The update painless script updates a field on _source that does not need to be queried against, but each update step will need the latest copy of _source when if it pulls in the same document as a previous query.

Basically my situation is like so:

  1. query index
  2. for each document returned, if _source.nonQueriedField doesn't already have tag x, add tag x to _source.nonQueriedField
  3. repeat for each query / tag combination

Since my queries don't need the latest copy of _source at query time, only at update time, do I still need to set refresh: true? Or put another way, does an updated document ever have multiple copies of _source floating around in the index, between refreshes?

Update by query runs a search to find what to update. It gets the source from the result of the search. So it needs a refresh to see the last one.

Dang... Thanks for the quick reply @nik9000 . Can you recommend any alternative approaches to speed things up?

A more detailed exploration of my situation is like so:

  1. I have ~30 million medium to large documents
  2. I have about 30,000 tags
  3. Each tag is basically a unique identifier for n number of various approximately synonymous keywords
  4. For each tag, find all documents that have any of those synonyms in one of 10 keyword fields
  5. For each document, add that unique tag, and a series of other related tags (all passed into the script as params) in a new field

This is useful because later I'll need to run aggregation queries on these tags across the entire index

It might be faster to read all documents using a scroll query and determine which tags should be added in code to each one before you update directly by ID through bulk requests. As this approach will update each document exactly once you can likely run many processes in parallel on different subsets of data and no refresh is required.

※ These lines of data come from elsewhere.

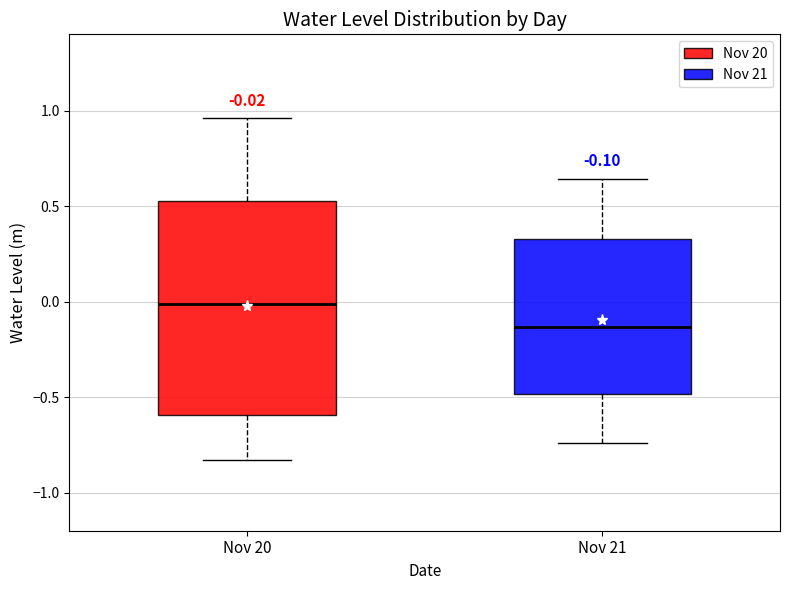

Which box has the lowest median line?

Nov 21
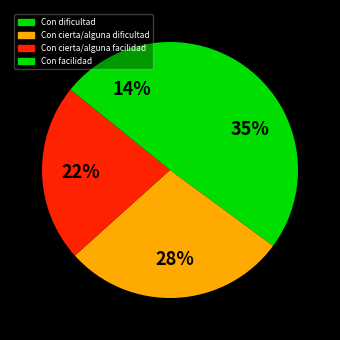

Is there any slice that represents more than half of the pie?

No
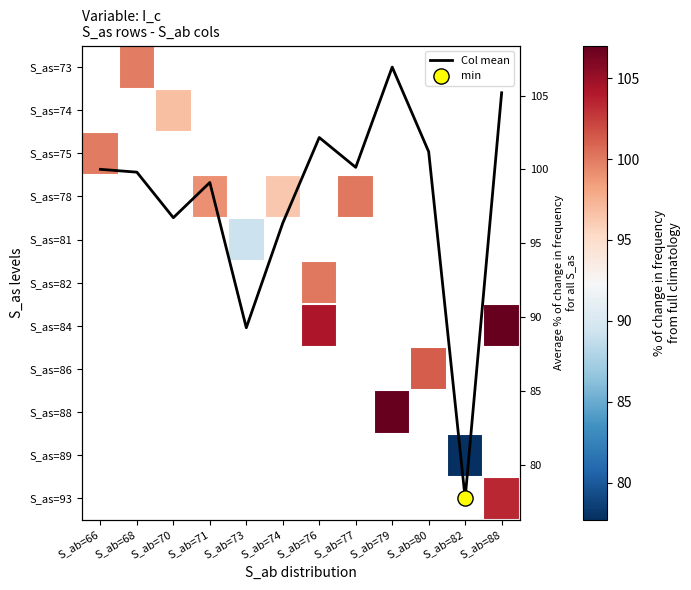

What is the smallest value displayed?

77.7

Oh this is a really interesting idea, thank you! Could you elaborate on how scroll would enable me to parallelize this work? Is it simply that I I keep the scroll active for x amount of time, and in that time, spin up threads locally to handle subsections of that scroll partition and post bulk updates independently of each other? If so, am I able to queue up bulk updates, or do I need to wait for one to finish before submitting the next?

Also, one down side of this approach would be that I wouldn't be able to leverage elastic's query functionality. For the first use-case I need to address, I can get by without it, but in future use-cases, it would be immensely useful to be able to leverage Elastic's full text search capability to determine which documents I need to tag in which manner.

This topic was automatically closed 28 days after the last reply. New replies are no longer allowed.